_Requirement 1_
Copy the collected data below word for word, beginning at the first line of the entries and ending after the line that contains "그리고 여러분은 실제로".

_Supplied passage_
***

As operating systems evolve, so do the ways of interacting with them. While older laptops might have still the processing power or even the disk space to run e.g. Win8 or Win10, it is often in the control, or human interface hardware where the support is lacking. Adding an external keyboard and touchpad might be a way to give some extra life to an older system, while the downside of such “hybrid system” will unavoidably be that you’ll lose the simplicity of being able to just open the laptop cover and quickly start working. Setting up the external keyboard and external touchpad might make nevertheless sense for longer working sessions. In my case, I suffer from chronic carpal tunnel syndrome and simply cannot work with non-ergonomic mouses, keyboards or touchpads – and I regularly rotate and try all sorts of mouse replacements and other add-ons.

Logitech T650
Logitech T650.

My optimal system at the moment is based on some very nice gear Logitech has developed. Both on my Macbook Pro and Vaio Z3 I have now set up the illuminated bluetooth keyboard by Logitech: K810 model for Vaio, K811 for Mac. The key travel in either of these, otherwise pretty excellent PCs is just too shallow to allow for high-speed typing – at least for me, your mileage may vary. Logitech K810/K811 is so excellent piece of design and engineering, with such an outstanding typing experience, that I just cannot stop marvelling at it every day I use these things – and I have purchased several, despite the rather steep price. My lurking nightmare is that Logitech will some day cancel this product, or somehow alter and ruin the design and functionality – so I just might again go out and get a couple extra ones to my spare parts closet, just to be on the safe side.

While I really like the touchpads of Macbooks, the touch behaviour in Windows systems has been much more problematic. In modern Windows 10 systems the touchpads apparently are getting closer to the Mac standard, and there is also the additional interaction affordance of touch screen in many Win10 models (something that Apple has stayed away in their laptops, while the touch interface of iPads and iPhones is of course very good). I happen to like the combination of touch screen and mouse/touchpad – it feels natural to handle screen directly, and it is also good for ergonomics to change the manner of manipulation every now and then – even while if touch screen would be the only mouse replacement, it would not really work.

For older Windows 7 devices like my Vaio Z3 there is no luxury of truly working multitouch gestures or anything like that – the touchpad in this Vaio is small, cramped and operates so erratically that it can pretty much drive you crazy, particularly if you have used something like Macbook Pro, with a really good touchpad and multigesture OS X that supports it.

***

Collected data
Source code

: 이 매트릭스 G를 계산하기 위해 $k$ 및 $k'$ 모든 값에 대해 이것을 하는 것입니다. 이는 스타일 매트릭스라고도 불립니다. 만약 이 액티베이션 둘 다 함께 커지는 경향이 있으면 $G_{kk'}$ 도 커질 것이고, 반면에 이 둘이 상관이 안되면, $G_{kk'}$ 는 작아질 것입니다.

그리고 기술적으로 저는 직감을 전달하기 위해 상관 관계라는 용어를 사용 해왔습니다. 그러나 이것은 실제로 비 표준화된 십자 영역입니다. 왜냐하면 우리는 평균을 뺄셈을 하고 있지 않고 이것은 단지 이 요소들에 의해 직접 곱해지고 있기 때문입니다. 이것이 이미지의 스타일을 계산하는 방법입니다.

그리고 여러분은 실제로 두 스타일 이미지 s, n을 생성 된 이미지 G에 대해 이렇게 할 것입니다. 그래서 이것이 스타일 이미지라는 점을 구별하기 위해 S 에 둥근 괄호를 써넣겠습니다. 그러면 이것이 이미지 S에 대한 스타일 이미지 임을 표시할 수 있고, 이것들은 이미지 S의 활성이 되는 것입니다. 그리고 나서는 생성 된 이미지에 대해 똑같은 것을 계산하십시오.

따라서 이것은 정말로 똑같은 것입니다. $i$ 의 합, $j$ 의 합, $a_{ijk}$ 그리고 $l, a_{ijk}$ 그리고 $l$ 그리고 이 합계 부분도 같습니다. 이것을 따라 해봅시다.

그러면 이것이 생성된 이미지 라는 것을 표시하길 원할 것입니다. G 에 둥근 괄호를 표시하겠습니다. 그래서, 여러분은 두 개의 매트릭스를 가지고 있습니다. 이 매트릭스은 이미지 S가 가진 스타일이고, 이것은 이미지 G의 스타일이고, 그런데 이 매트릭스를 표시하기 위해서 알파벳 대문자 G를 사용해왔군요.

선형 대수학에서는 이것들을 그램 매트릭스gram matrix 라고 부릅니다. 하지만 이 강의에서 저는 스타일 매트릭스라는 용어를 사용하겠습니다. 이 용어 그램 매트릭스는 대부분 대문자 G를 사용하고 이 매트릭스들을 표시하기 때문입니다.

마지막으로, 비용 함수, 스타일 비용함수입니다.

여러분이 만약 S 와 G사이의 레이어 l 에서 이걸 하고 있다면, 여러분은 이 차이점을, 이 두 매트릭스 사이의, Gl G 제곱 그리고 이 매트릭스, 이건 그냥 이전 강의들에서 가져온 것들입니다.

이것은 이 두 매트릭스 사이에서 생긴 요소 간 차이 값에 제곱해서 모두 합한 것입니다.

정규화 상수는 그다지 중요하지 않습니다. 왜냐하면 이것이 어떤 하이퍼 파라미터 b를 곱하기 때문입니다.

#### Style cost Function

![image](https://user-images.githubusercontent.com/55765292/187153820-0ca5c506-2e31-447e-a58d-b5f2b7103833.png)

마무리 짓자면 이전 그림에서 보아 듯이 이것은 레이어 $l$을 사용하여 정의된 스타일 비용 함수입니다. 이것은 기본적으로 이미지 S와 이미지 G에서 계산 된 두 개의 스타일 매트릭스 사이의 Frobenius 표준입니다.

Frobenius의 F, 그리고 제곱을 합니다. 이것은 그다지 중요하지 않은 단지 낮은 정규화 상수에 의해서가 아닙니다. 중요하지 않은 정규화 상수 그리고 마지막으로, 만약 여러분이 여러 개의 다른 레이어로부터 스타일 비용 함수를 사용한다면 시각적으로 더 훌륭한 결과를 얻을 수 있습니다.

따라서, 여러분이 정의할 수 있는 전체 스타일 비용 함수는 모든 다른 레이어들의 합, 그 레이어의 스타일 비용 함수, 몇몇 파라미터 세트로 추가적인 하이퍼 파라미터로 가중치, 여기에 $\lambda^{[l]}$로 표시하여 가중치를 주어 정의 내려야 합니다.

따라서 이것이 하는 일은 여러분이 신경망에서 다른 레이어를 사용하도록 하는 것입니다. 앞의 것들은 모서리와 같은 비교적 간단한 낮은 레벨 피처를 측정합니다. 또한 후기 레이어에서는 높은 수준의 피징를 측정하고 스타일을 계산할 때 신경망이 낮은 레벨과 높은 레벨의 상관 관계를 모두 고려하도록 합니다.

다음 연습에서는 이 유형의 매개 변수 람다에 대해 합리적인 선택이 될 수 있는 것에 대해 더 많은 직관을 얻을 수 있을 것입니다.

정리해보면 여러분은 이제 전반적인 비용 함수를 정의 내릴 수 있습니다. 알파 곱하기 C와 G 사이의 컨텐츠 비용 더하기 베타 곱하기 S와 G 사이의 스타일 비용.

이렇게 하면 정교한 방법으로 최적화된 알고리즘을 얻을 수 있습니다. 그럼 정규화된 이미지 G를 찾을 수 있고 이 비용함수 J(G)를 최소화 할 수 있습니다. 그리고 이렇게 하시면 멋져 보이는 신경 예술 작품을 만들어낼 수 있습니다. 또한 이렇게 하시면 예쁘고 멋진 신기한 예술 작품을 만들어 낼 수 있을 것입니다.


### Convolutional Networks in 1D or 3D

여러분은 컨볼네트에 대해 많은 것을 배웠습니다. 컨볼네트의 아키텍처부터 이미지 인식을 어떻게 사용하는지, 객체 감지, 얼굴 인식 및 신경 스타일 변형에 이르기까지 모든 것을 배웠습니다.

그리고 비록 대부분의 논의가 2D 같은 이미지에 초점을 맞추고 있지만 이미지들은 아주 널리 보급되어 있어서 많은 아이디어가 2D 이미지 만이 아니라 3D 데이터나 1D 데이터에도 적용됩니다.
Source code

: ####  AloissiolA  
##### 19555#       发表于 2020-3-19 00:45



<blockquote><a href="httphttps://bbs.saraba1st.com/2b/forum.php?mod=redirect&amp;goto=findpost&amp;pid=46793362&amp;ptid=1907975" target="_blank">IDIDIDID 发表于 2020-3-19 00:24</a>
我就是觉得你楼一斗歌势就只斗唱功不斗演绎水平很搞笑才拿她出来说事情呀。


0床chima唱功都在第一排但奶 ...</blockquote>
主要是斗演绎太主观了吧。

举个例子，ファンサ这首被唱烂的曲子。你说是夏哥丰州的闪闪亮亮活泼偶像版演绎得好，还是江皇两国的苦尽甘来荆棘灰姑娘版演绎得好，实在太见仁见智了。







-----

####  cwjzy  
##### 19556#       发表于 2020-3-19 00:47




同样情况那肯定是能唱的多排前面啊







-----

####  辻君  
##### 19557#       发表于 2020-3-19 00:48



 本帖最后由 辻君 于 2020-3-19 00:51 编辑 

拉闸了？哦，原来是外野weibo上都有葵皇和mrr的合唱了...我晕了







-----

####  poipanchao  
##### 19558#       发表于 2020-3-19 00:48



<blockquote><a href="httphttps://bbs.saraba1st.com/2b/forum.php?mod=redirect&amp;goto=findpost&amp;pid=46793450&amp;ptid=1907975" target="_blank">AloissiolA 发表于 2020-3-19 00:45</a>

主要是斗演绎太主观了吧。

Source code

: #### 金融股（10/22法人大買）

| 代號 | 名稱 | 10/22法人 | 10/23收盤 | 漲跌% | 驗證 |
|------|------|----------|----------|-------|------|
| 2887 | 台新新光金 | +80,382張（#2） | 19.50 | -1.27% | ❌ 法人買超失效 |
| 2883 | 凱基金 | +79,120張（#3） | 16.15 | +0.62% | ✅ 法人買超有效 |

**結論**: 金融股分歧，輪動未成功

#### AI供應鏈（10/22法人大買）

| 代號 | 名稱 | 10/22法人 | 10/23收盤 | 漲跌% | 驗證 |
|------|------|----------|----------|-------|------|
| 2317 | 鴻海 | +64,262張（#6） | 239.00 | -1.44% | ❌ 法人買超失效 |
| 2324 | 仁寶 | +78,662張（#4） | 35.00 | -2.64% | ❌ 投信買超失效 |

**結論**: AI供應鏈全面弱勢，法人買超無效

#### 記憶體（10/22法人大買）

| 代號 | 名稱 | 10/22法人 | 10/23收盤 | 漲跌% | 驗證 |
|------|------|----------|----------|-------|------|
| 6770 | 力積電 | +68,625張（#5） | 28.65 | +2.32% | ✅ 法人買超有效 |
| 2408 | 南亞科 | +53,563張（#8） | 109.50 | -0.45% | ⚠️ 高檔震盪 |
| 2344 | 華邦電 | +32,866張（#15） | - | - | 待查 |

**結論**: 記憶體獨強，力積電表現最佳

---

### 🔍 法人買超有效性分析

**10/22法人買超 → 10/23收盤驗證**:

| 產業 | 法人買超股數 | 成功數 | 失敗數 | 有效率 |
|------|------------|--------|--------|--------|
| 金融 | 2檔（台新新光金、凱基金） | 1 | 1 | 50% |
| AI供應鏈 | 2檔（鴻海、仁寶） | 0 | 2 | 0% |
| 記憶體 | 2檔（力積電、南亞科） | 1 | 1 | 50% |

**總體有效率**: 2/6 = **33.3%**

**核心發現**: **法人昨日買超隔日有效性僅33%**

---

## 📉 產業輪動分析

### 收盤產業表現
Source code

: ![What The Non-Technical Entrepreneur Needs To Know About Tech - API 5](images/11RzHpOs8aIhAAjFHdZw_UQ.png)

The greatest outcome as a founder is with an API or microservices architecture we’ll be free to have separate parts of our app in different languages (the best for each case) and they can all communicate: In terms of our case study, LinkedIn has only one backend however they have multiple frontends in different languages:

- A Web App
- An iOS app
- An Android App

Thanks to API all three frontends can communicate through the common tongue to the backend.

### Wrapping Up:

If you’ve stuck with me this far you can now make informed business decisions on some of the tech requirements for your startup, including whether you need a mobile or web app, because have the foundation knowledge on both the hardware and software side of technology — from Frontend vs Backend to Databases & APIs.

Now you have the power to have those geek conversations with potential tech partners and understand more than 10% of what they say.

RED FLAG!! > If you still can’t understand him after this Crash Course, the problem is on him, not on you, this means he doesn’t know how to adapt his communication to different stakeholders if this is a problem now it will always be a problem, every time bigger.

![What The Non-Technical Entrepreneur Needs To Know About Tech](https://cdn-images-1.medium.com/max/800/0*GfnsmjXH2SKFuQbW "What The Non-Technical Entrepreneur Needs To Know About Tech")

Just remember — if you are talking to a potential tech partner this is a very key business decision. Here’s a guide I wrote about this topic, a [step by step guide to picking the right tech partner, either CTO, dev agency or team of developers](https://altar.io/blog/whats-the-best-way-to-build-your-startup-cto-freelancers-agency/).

***

_Requirement 2_
In the passage on external keyboards and touchpads for laptops, which Logitech keyboard model is set up for the Vaio?

_Written reply 1_
Source code

: 이 매트릭스 G를 계산하기 위해 $k$ 및 $k'$ 모든 값에 대해 이것을 하는 것입니다. 이는 스타일 매트릭스라고도 불립니다. 만약 이 액티베이션 둘 다 함께 커지는 경향이 있으면 $G_{kk'}$ 도 커질 것이고, 반면에 이 둘이 상관이 안되면, $G_{kk'}$ 는 작아질 것입니다.

그리고 기술적으로 저는 직감을 전달하기 위해 상관 관계라는 용어를 사용 해왔습니다. 그러나 이것은 실제로 비 표준화된 십자 영역입니다. 왜냐하면 우리는 평균을 뺄셈을 하고 있지 않고 이것은 단지 이 요소들에 의해 직접 곱해지고 있기 때문입니다. 이것이 이미지의 스타일을 계산하는 방법입니다.

그리고 여러분은 실제로 두 스타일 이미지 s, n을 생성 된 이미지 G에 대해 이렇게 할 것입니다. 그래서 이것이 스타일 이미지라는 점을 구별하기 위해 S 에 둥근 괄호를 써넣겠습니다. 그러면 이것이 이미지 S에 대한 스타일 이미지 임을 표시할 수 있고, 이것들은 이미지 S의 활성이 되는 것입니다. 그리고 나서는 생성 된 이미지에 대해 똑같은 것을 계산하십시오.

_Written reply 2_
The K810.